• _Task instructions_: In the mailing-list thread about pvfs2-client-core behavior on failed remount, what does Michael say will temper the restart loop if the connection to the server never comes back?

• _Text excerpt_:

Segment Open

Re: [Pvfs2-developers] pvfs2-client-core behavior on failed remount

Michael Moore Mon, 08 Feb 2010 11:11:03 -0800

Attached is the cvs diff with the requested flags. I noticed how useless 
the previous patch format I used was when I was applying the cancel I/O 
patch :)


It does lead to a pvfs2-client-core restart loop if the connection to 
server never comes back. However, the loop will be tempered by the 
BMI timeout and retry counts so it should be a reasonably long loop (I 
don't recall the defaults off hand, but should only be every couple 
minutes).

Michael

On Mon, Feb 08, 2010 at 01:51:16PM -0500, Phil Carns wrote:
> Hi Michael,
> 
> Could you regenerate this patch with "diff -Naupr"  (or "cvs diff 
> -Naup")?  The -u in particular makes it a little easier to read/apply.
> 
> I think this is the same issue as described in this open trac entry, 
> which would be great to knock out:
> 
> https://trac.mcs.anl.gov/projects/pvfs/ticket/66
> 
> I haven't traced through the code yet to look myself, but is there any 
> chance of the pvfs2-client-core getting stuck in a restart loop?

Segment Closed

• _Records provided_:
Segment Open

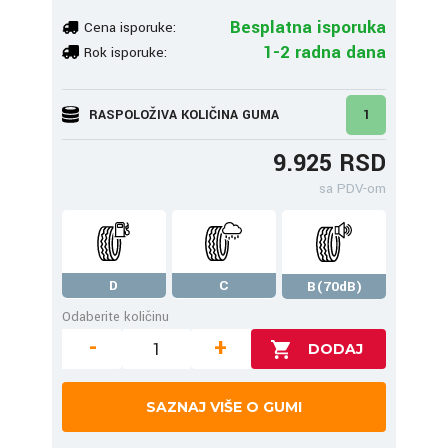
Besplatna isporuka
Cena isporuke:
1-2 radna dana
Rok isporuke:
RASPOLOŽIVA KOLIČINA GUMA
1
9.925 RSD
sa PDV-om
D
C
B(70dB)
Odaberite količinu
-
+
SAZNAJ VIŠE O GUMI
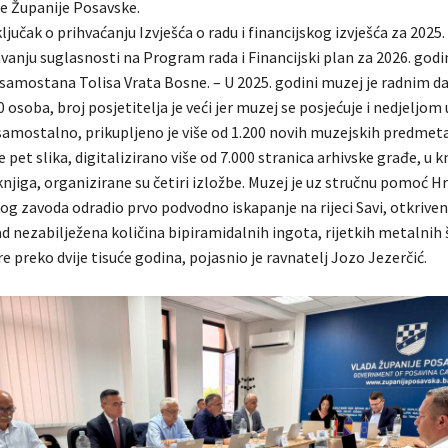
e Županije Posavske.
ljučak o prihvaćanju Izvješća o radu i financijskog izvješća za 2025.
avanju suglasnosti na Program rada i Financijski plan za 2026. god
samostana Tolisa Vrata Bosne. – U 2025. godini muzej je radnim 
0 osoba, broj posjetitelja je veći jer muzej se posjećuje i nedjeljom 
 samostalno, prikupljeno je više od 1.200 novih muzejskih predmeta
e pet slika, digitalizirano više od 7.000 stranica arhivske građe, u kn
knjiga, organizirane su četiri izložbe. Muzej je uz stručnu pomoć 
g zavoda odradio prvo podvodno iskapanje na rijeci Savi, otkrivena
 nezabilježena količina bipiramidalnih ingota, rijetkih metalnih š
are preko dvije tisuće godina, pojasnio je ravnatelj Jozo Jezerčić.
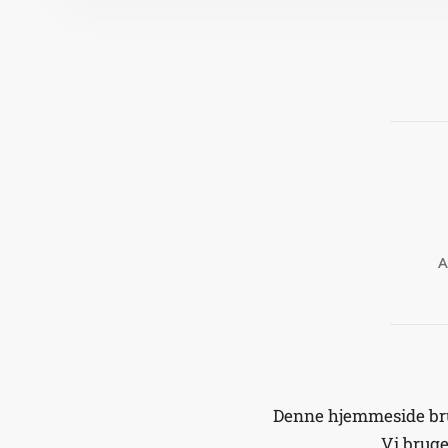
A
Denne hjemmeside brug
Vi brug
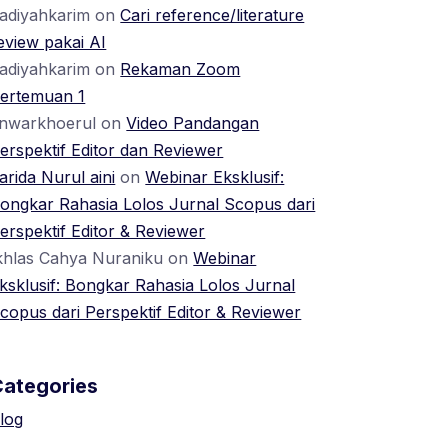
adiyahkarim
on
Cari reference/literature
eview pakai AI
adiyahkarim
on
Rekaman Zoom
ertemuan 1
nwarkhoerul
on
Video Pandangan
erspektif Editor dan Reviewer
arida Nurul aini
on
Webinar Eksklusif:
ongkar Rahasia Lolos Jurnal Scopus dari
erspektif Editor & Reviewer
khlas Cahya Nuraniku
on
Webinar
ksklusif: Bongkar Rahasia Lolos Jurnal
copus dari Perspektif Editor & Reviewer
Categories
log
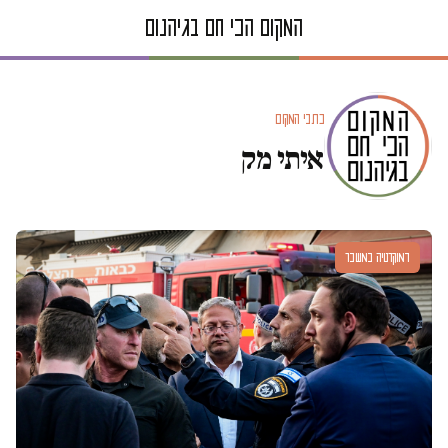
כתבי המקום
איתי מק
דמוקרטיה במשבר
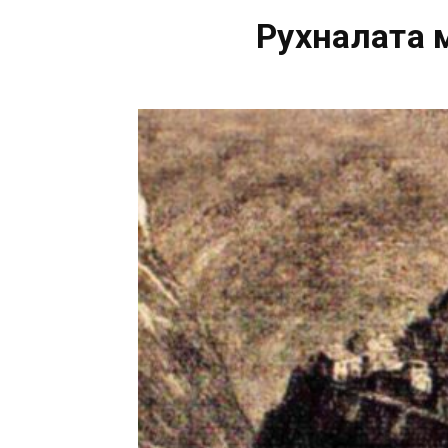
Рухналата 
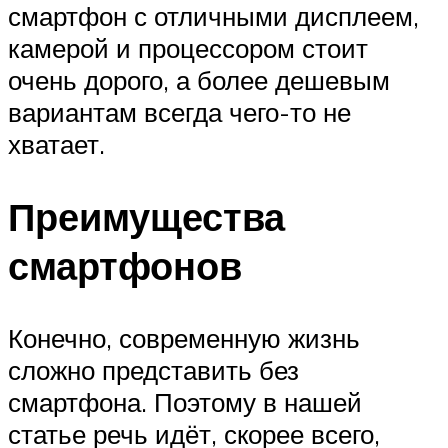
смартфон с отличными дисплеем,
камерой и процессором стоит
очень дорого, а более дешевым
вариантам всегда чего-то не
хватает.
Преимущества
смартфонов
Конечно, современную жизнь
сложно представить без
смартфона. Поэтому в нашей
статье речь идёт, скорее всего,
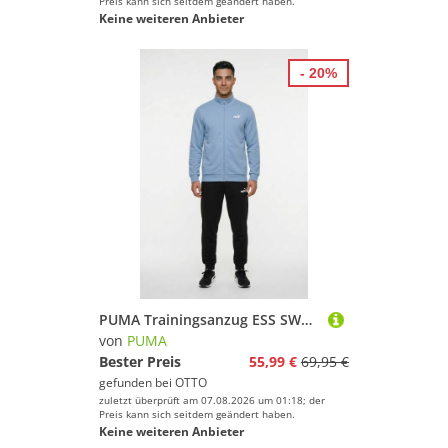
Preis kann sich seitdem geändert haben.
Keine weiteren Anbieter
- 20%
PUMA Trainingsanzug ESS SWEAT SUIT FL (2-tlg), für entspannte Tage, für vielseitige Aktivitäten
von
PUMA
Bester Preis
55,99 €
69,95 €
gefunden bei
OTTO
zuletzt überprüft am 07.08.2026 um 01:18; der
Preis kann sich seitdem geändert haben.
Keine weiteren Anbieter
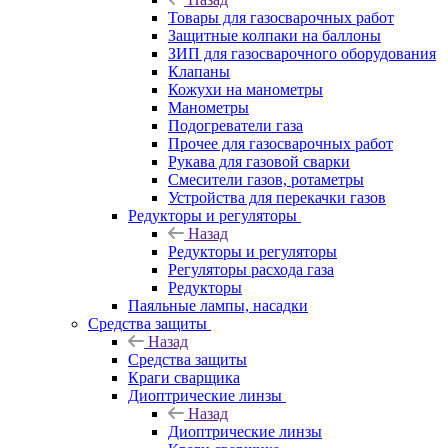
Товары для газосварочных работ
Защитные колпаки на баллоны
ЗИП для газосварочного оборудования
Клапаны
Кожухи на манометры
Манометры
Подогреватели газа
Прочее для газосварочных работ
Рукава для газовой сварки
Смесители газов, ротаметры
Устройства для перекачки газов
Редукторы и регуляторы
Назад
Редукторы и регуляторы
Регуляторы расхода газа
Редукторы
Паяльные лампы, насадки
Средства защиты
Назад
Средства защиты
Краги сварщика
Диоптрические линзы
Назад
Диоптрические линзы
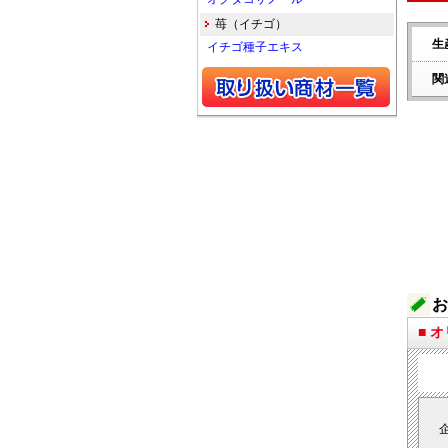
苺（イチゴ）
生
イチゴ種子エキス
関
お
■ 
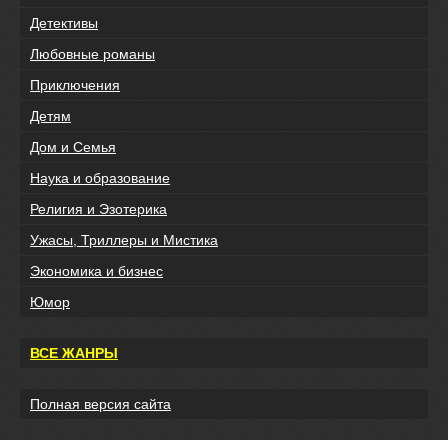
Детективы
Любовные романы
Приключения
Детям
Дом и Семья
Наука и образование
Религия и Эзотерика
Ужасы, Триллеры и Мистика
Экономика и бизнес
Юмор
ВСЕ ЖАНРЫ
Полная версия сайта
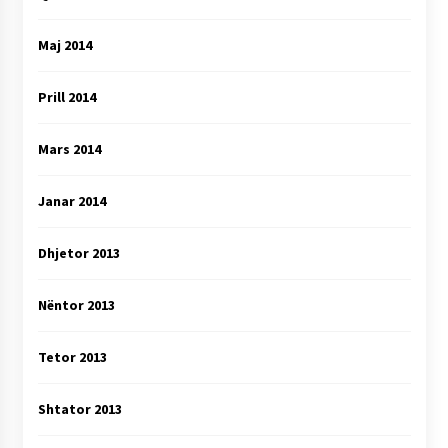
Maj 2014
Prill 2014
Mars 2014
Janar 2014
Dhjetor 2013
Nëntor 2013
Tetor 2013
Shtator 2013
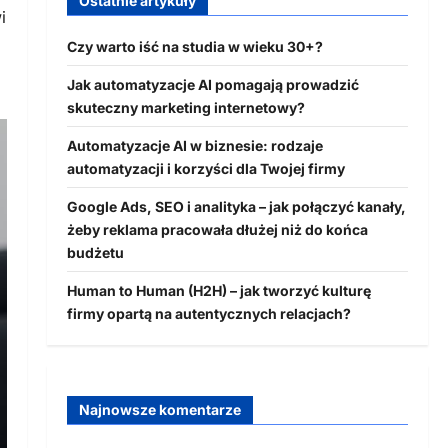
Ostatnie artykuły
i
Czy warto iść na studia w wieku 30+?
Jak automatyzacje AI pomagają prowadzić
skuteczny marketing internetowy?
Automatyzacje AI w biznesie: rodzaje
automatyzacji i korzyści dla Twojej firmy
Google Ads, SEO i analityka – jak połączyć kanały,
żeby reklama pracowała dłużej niż do końca
budżetu
Human to Human (H2H) – jak tworzyć kulturę
firmy opartą na autentycznych relacjach?
Najnowsze komentarze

Segment Closed

• _The completed task_: The BMI timeout and retry counts.